Is the Wall Street Journal, one of the world's most distinguished business publications, uncritically repeating what's in the Pfizer press release? And is it plugging this drug even though we haven't yet seen the data on whether the drug works? Yes on both counts.
What's wrong with these guys?
Surely Linda A. Johnson, a business writer at the Associated Press, didn't fall for Pfizer's unsupported claims. She wrote, "The world's second-biggest drug maker said the drug, compared with another medicine called letrozole, increased the time patients survived without tumors growing, compared with women just getting letrozole." And the evidence? "Pfizer said it plans to release detailed results from the latest study, called PALOMA-1, at the American Association for Cancer Research meeting in San Diego in early April."
The AP got sucked into this, too.
The problem is that this story was covered by business reporters rather than medical reporters, who by and large are too smart to fall for a company's claim about a drug without seeing the evidence presented, reviewed, and debated.
The further problem is that because they are so smart, medical writers mostly declined to cover this story. Which left the business writers out there alone, telling the story the company wanted them to tell.
The Motley Fool, a website for investors, gives us a hint of why Pfizer might have been eager to release this news now–and why it might have hoped for an uncritical reception. "It was only a few short week ago," the Fool reports, "that Pfizer (NYSE:PFE) delivered investors bad news in the form of a failed late stage trial for a key lung cancer drug. Now, Pfizer is back again, but this time it's giving investors new hope that palbociclib, a breast cancer treatment in mid stage studies, can power sales over the coming years."

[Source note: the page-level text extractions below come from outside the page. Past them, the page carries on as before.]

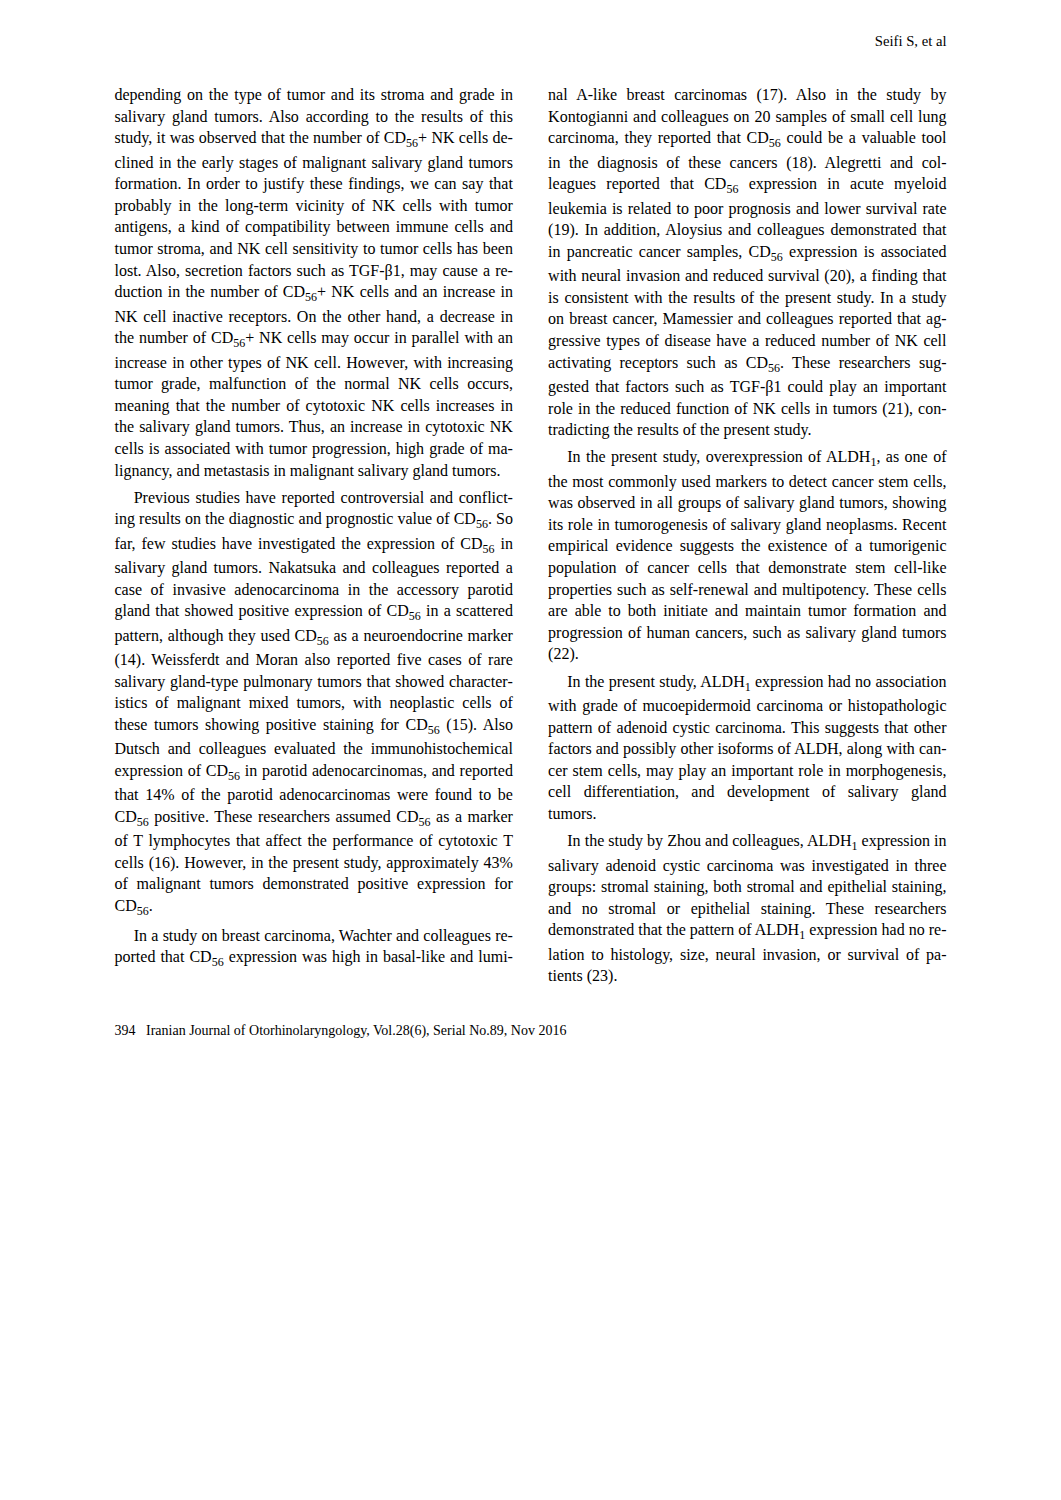Seifi S, et al
depending on the type of tumor and its stroma and grade in salivary gland tumors. Also according to the results of this study, it was observed that the number of CD56+ NK cells declined in the early stages of malignant salivary gland tumors formation. In order to justify these findings, we can say that probably in the long-term vicinity of NK cells with tumor antigens, a kind of compatibility between immune cells and tumor stroma, and NK cell sensitivity to tumor cells has been lost. Also, secretion factors such as TGF-β1, may cause a reduction in the number of CD56+ NK cells and an increase in NK cell inactive receptors. On the other hand, a decrease in the number of CD56+ NK cells may occur in parallel with an increase in other types of NK cell. However, with increasing tumor grade, malfunction of the normal NK cells occurs, meaning that the number of cytotoxic NK cells increases in the salivary gland tumors. Thus, an increase in cytotoxic NK cells is associated with tumor progression, high grade of malignancy, and metastasis in malignant salivary gland tumors.
Previous studies have reported controversial and conflicting results on the diagnostic and prognostic value of CD56. So far, few studies have investigated the expression of CD56 in salivary gland tumors. Nakatsuka and colleagues reported a case of invasive adenocarcinoma in the accessory parotid gland that showed positive expression of CD56 in a scattered pattern, although they used CD56 as a neuroendocrine marker (14). Weissferdt and Moran also reported five cases of rare salivary gland-type pulmonary tumors that showed characteristics of malignant mixed tumors, with neoplastic cells of these tumors showing positive staining for CD56 (15). Also Dutsch and colleagues evaluated the immunohistochemical expression of CD56 in parotid adenocarcinomas, and reported that 14% of the parotid adenocarcinomas were found to be CD56 positive. These researchers assumed CD56 as a marker of T lymphocytes that affect the performance of cytotoxic T cells (16). However, in the present study, approximately 43% of malignant tumors demonstrated positive expression for CD56.
In a study on breast carcinoma, Wachter and colleagues reported that CD56 expression was high in basal-like and luminal A-like breast carcinomas (17). Also in the study by Kontogianni and colleagues on 20 samples of small cell lung carcinoma, they reported that CD56 could be a valuable tool in the diagnosis of these cancers (18). Alegretti and colleagues reported that CD56 expression in acute myeloid leukemia is related to poor prognosis and lower survival rate (19). In addition, Aloysius and colleagues demonstrated that in pancreatic cancer samples, CD56 expression is associated with neural invasion and reduced survival (20), a finding that is consistent with the results of the present study. In a study on breast cancer, Mamessier and colleagues reported that aggressive types of disease have a reduced number of NK cell activating receptors such as CD56. These researchers suggested that factors such as TGF-β1 could play an important role in the reduced function of NK cells in tumors (21), contradicting the results of the present study.
In the present study, overexpression of ALDH1, as one of the most commonly used markers to detect cancer stem cells, was observed in all groups of salivary gland tumors, showing its role in tumorogenesis of salivary gland neoplasms. Recent empirical evidence suggests the existence of a tumorigenic population of cancer cells that demonstrate stem cell-like properties such as self-renewal and multipotency. These cells are able to both initiate and maintain tumor formation and progression of human cancers, such as salivary gland tumors (22).
In the present study, ALDH1 expression had no association with grade of mucoepidermoid carcinoma or histopathologic pattern of adenoid cystic carcinoma. This suggests that other factors and possibly other isoforms of ALDH, along with cancer stem cells, may play an important role in morphogenesis, cell differentiation, and development of salivary gland tumors.
In the study by Zhou and colleagues, ALDH1 expression in salivary adenoid cystic carcinoma was investigated in three groups: stromal staining, both stromal and epithelial staining, and no stromal or epithelial staining. These researchers demonstrated that the pattern of ALDH1 expression had no relation to histology, size, neural invasion, or survival of patients (23).
394 Iranian Journal of Otorhinolaryngology, Vol.28(6), Serial No.89, Nov 2016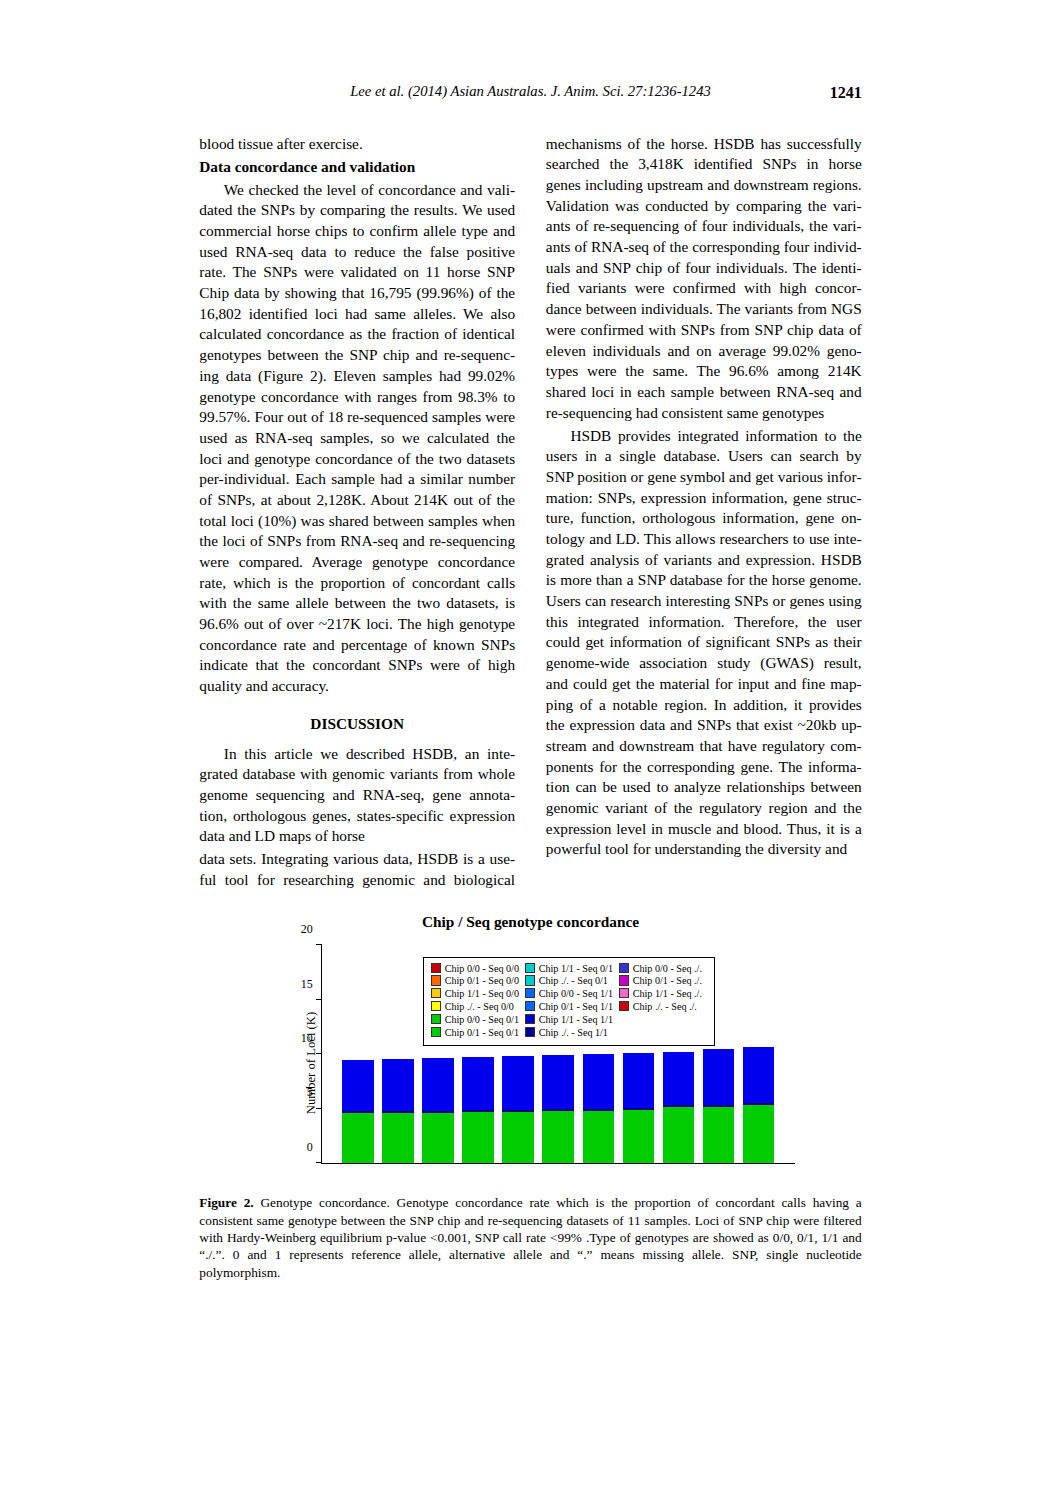Lee et al. (2014) Asian Australas. J. Anim. Sci. 27:1236-1243 1241
blood tissue after exercise.
Data concordance and validation
We checked the level of concordance and validated the SNPs by comparing the results. We used commercial horse chips to confirm allele type and used RNA-seq data to reduce the false positive rate. The SNPs were validated on 11 horse SNP Chip data by showing that 16,795 (99.96%) of the 16,802 identified loci had same alleles. We also calculated concordance as the fraction of identical genotypes between the SNP chip and re-sequencing data (Figure 2). Eleven samples had 99.02% genotype concordance with ranges from 98.3% to 99.57%. Four out of 18 re-sequenced samples were used as RNA-seq samples, so we calculated the loci and genotype concordance of the two datasets per-individual. Each sample had a similar number of SNPs, at about 2,128K. About 214K out of the total loci (10%) was shared between samples when the loci of SNPs from RNA-seq and re-sequencing were compared. Average genotype concordance rate, which is the proportion of concordant calls with the same allele between the two datasets, is 96.6% out of over ~217K loci. The high genotype concordance rate and percentage of known SNPs indicate that the concordant SNPs were of high quality and accuracy.
DISCUSSION
In this article we described HSDB, an integrated database with genomic variants from whole genome sequencing and RNA-seq, gene annotation, orthologous genes, states-specific expression data and LD maps of horse
data sets. Integrating various data, HSDB is a useful tool for researching genomic and biological mechanisms of the horse. HSDB has successfully searched the 3,418K identified SNPs in horse genes including upstream and downstream regions. Validation was conducted by comparing the variants of re-sequencing of four individuals, the variants of RNA-seq of the corresponding four individuals and SNP chip of four individuals. The identified variants were confirmed with high concordance between individuals. The variants from NGS were confirmed with SNPs from SNP chip data of eleven individuals and on average 99.02% genotypes were the same. The 96.6% among 214K shared loci in each sample between RNA-seq and re-sequencing had consistent same genotypes
HSDB provides integrated information to the users in a single database. Users can search by SNP position or gene symbol and get various information: SNPs, expression information, gene structure, function, orthologous information, gene ontology and LD. This allows researchers to use integrated analysis of variants and expression. HSDB is more than a SNP database for the horse genome. Users can research interesting SNPs or genes using this integrated information. Therefore, the user could get information of significant SNPs as their genome-wide association study (GWAS) result, and could get the material for input and fine mapping of a notable region. In addition, it provides the expression data and SNPs that exist ~20kb upstream and downstream that have regulatory components for the corresponding gene. The information can be used to analyze relationships between genomic variant of the regulatory region and the expression level in muscle and blood. Thus, it is a powerful tool for understanding the diversity and
Chip / Seq genotype concordance
Number of Loci (K)
0
5
10
15
20
| Chip 0/0 - Seq 0/0 | Chip 1/1 - Seq 0/1 | Chip 0/0 - Seq ./. |
| Chip 0/1 - Seq 0/0 | Chip ./. - Seq 0/1 | Chip 0/1 - Seq ./. |
| Chip 1/1 - Seq 0/0 | Chip 0/0 - Seq 1/1 | Chip 1/1 - Seq ./. |
| Chip ./. - Seq 0/0 | Chip 0/1 - Seq 1/1 | Chip ./. - Seq ./. |
| Chip 0/0 - Seq 0/1 | Chip 1/1 - Seq 1/1 | |
| Chip 0/1 - Seq 0/1 | Chip ./. - Seq 1/1 | |
Figure 2. Genotype concordance. Genotype concordance rate which is the proportion of concordant calls having a consistent same genotype between the SNP chip and re-sequencing datasets of 11 samples. Loci of SNP chip were filtered with Hardy-Weinberg equilibrium p-value <0.001, SNP call rate <99% .Type of genotypes are showed as 0/0, 0/1, 1/1 and “./.”. 0 and 1 represents reference allele, alternative allele and “.” means missing allele. SNP, single nucleotide polymorphism.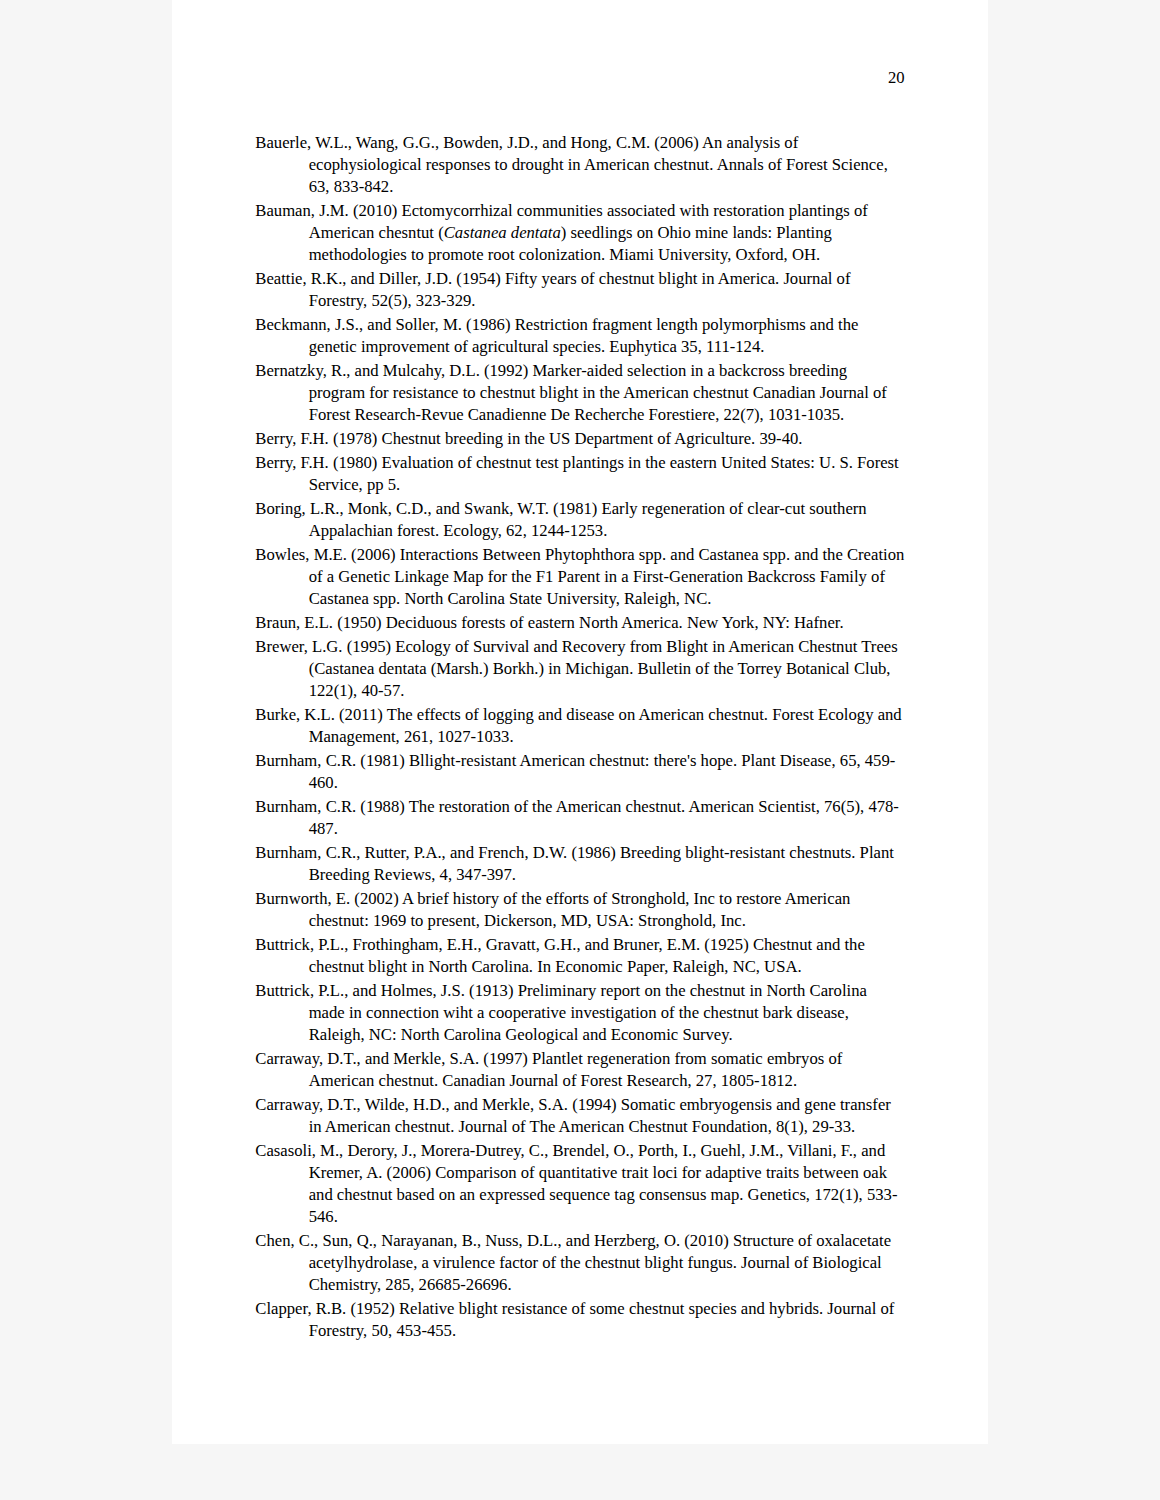20
Bauerle, W.L., Wang, G.G., Bowden, J.D., and Hong, C.M. (2006) An analysis of ecophysiological responses to drought in American chestnut. Annals of Forest Science, 63, 833-842.
Bauman, J.M. (2010) Ectomycorrhizal communities associated with restoration plantings of American chesntut (Castanea dentata) seedlings on Ohio mine lands: Planting methodologies to promote root colonization. Miami University, Oxford, OH.
Beattie, R.K., and Diller, J.D. (1954) Fifty years of chestnut blight in America. Journal of Forestry, 52(5), 323-329.
Beckmann, J.S., and Soller, M. (1986) Restriction fragment length polymorphisms and the genetic improvement of agricultural species. Euphytica 35, 111-124.
Bernatzky, R., and Mulcahy, D.L. (1992) Marker-aided selection in a backcross breeding program for resistance to chestnut blight in the American chestnut Canadian Journal of Forest Research-Revue Canadienne De Recherche Forestiere, 22(7), 1031-1035.
Berry, F.H. (1978) Chestnut breeding in the US Department of Agriculture. 39-40.
Berry, F.H. (1980) Evaluation of chestnut test plantings in the eastern United States: U. S. Forest Service, pp 5.
Boring, L.R., Monk, C.D., and Swank, W.T. (1981) Early regeneration of clear-cut southern Appalachian forest. Ecology, 62, 1244-1253.
Bowles, M.E. (2006) Interactions Between Phytophthora spp. and Castanea spp. and the Creation of a Genetic Linkage Map for the F1 Parent in a First-Generation Backcross Family of Castanea spp. North Carolina State University, Raleigh, NC.
Braun, E.L. (1950) Deciduous forests of eastern North America. New York, NY: Hafner.
Brewer, L.G. (1995) Ecology of Survival and Recovery from Blight in American Chestnut Trees (Castanea dentata (Marsh.) Borkh.) in Michigan. Bulletin of the Torrey Botanical Club, 122(1), 40-57.
Burke, K.L. (2011) The effects of logging and disease on American chestnut. Forest Ecology and Management, 261, 1027-1033.
Burnham, C.R. (1981) Bllight-resistant American chestnut: there's hope. Plant Disease, 65, 459-460.
Burnham, C.R. (1988) The restoration of the American chestnut. American Scientist, 76(5), 478-487.
Burnham, C.R., Rutter, P.A., and French, D.W. (1986) Breeding blight-resistant chestnuts. Plant Breeding Reviews, 4, 347-397.
Burnworth, E. (2002) A brief history of the efforts of Stronghold, Inc to restore American chestnut: 1969 to present, Dickerson, MD, USA: Stronghold, Inc.
Buttrick, P.L., Frothingham, E.H., Gravatt, G.H., and Bruner, E.M. (1925) Chestnut and the chestnut blight in North Carolina. In Economic Paper, Raleigh, NC, USA.
Buttrick, P.L., and Holmes, J.S. (1913) Preliminary report on the chestnut in North Carolina made in connection wiht a cooperative investigation of the chestnut bark disease, Raleigh, NC: North Carolina Geological and Economic Survey.
Carraway, D.T., and Merkle, S.A. (1997) Plantlet regeneration from somatic embryos of American chestnut. Canadian Journal of Forest Research, 27, 1805-1812.
Carraway, D.T., Wilde, H.D., and Merkle, S.A. (1994) Somatic embryogensis and gene transfer in American chestnut. Journal of The American Chestnut Foundation, 8(1), 29-33.
Casasoli, M., Derory, J., Morera-Dutrey, C., Brendel, O., Porth, I., Guehl, J.M., Villani, F., and Kremer, A. (2006) Comparison of quantitative trait loci for adaptive traits between oak and chestnut based on an expressed sequence tag consensus map. Genetics, 172(1), 533-546.
Chen, C., Sun, Q., Narayanan, B., Nuss, D.L., and Herzberg, O. (2010) Structure of oxalacetate acetylhydrolase, a virulence factor of the chestnut blight fungus. Journal of Biological Chemistry, 285, 26685-26696.
Clapper, R.B. (1952) Relative blight resistance of some chestnut species and hybrids. Journal of Forestry, 50, 453-455.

Hey, we can't let the memory of failure cloud the air, Pfizer's execs must have said. We need a success to clear the fog!
Pfizer's job is to make money and boost the price of its stock. For doing that job, some of its executives will be very handsomely remunerated.
The reporters who helped Pfizer with this job by uncritically reporting Pfizer's claims have helped those execs earn that money, none of which will flow back to the reporters.
The people who lose are the people those reporters are writing for.